» **Exercises to complete**
a: Answer these questions from the interview about the Ohio Valley below, one per line:
(i) What was the area like when D was growing up?
(ii) According to D, the Ohio Valley is a victim of what?
(iii) Which two groups of workers does D call the breadwinners?
b: Write out word for word the passage of the interview about the Ohio Valley below, from "D: I do photograph" to "the Ohio Valley?".

» **Text**

D: I do photograph it differently from someone who parachutes in. When I was growing up it was very prosperous. So my photography has come to be about how that area has changed. I didn’t set out to do that. But as I’ve observed it, as so many of the jobs have left and the area’s been run down and lost population and struggled so much that obviously effects the pictures.
M: And what happened? What do people not understand about the Ohio Valley?
D: The Ohio valley is a victim of American free trade. It was an area of Union jobs and heavy industry. Shipping those jobs overseas has undermined the economy of the whole region. They were the breadwinners, these union steel workers, the coal miners. They were the economic engine. Whether you were a shoe salesman or a school teacher, everything depended on them. You take that all away and suddenly all you’ve got left is a bunch of extra housing. Not only did people lose their jobs but the whole area was devalued. Suddenly their homes weren’t worth anything either. Who wants to move there?

» **Data provided**
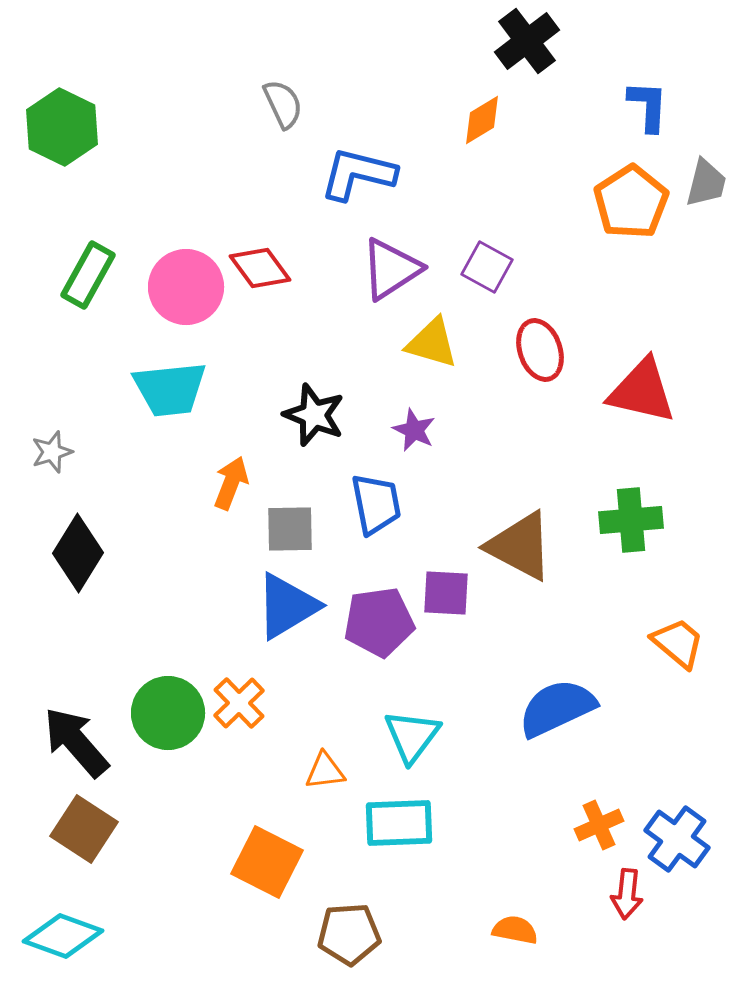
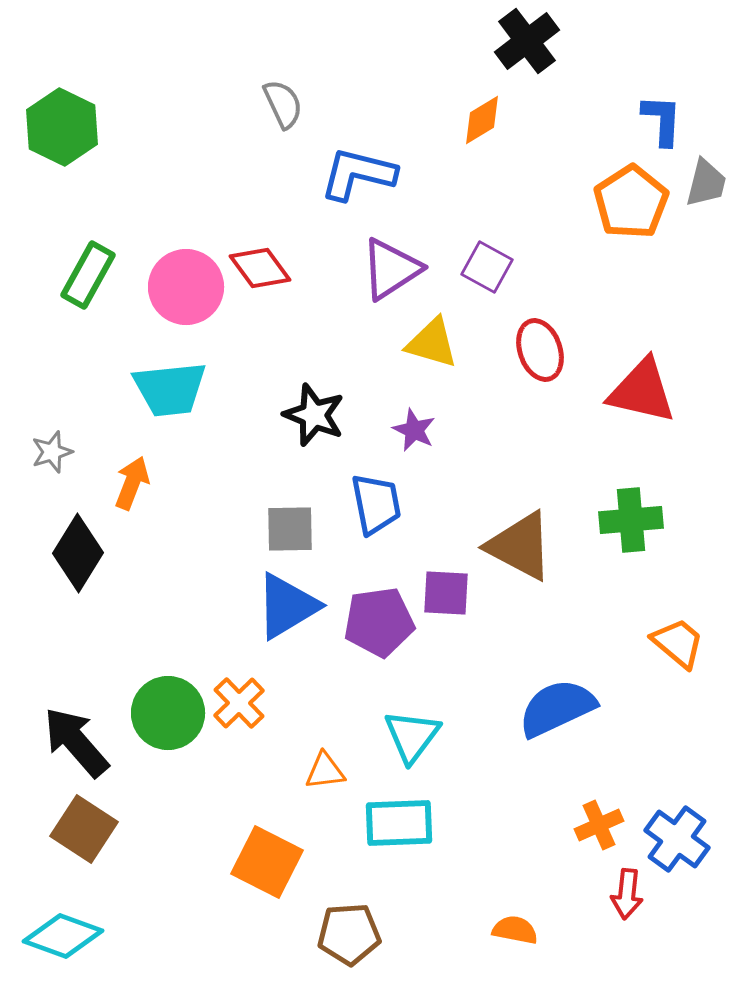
blue L-shape at (648, 106): moved 14 px right, 14 px down
orange arrow at (231, 483): moved 99 px left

» **Responses for each task**
a:
(i) It was very prosperous.
(ii) American free trade.
(iii) Union steel workers and coal miners.

b:
D: I do photograph it differently from someone who parachutes in. When I was growing up it was very prosperous. So my photography has come to be about how that area has changed. I didn’t set out to do that. But as I’ve observed it, as so many of the jobs have left and the area’s been run down and lost population and struggled so much that obviously effects the pictures.
M: And what happened? What do people not understand about the Ohio Valley?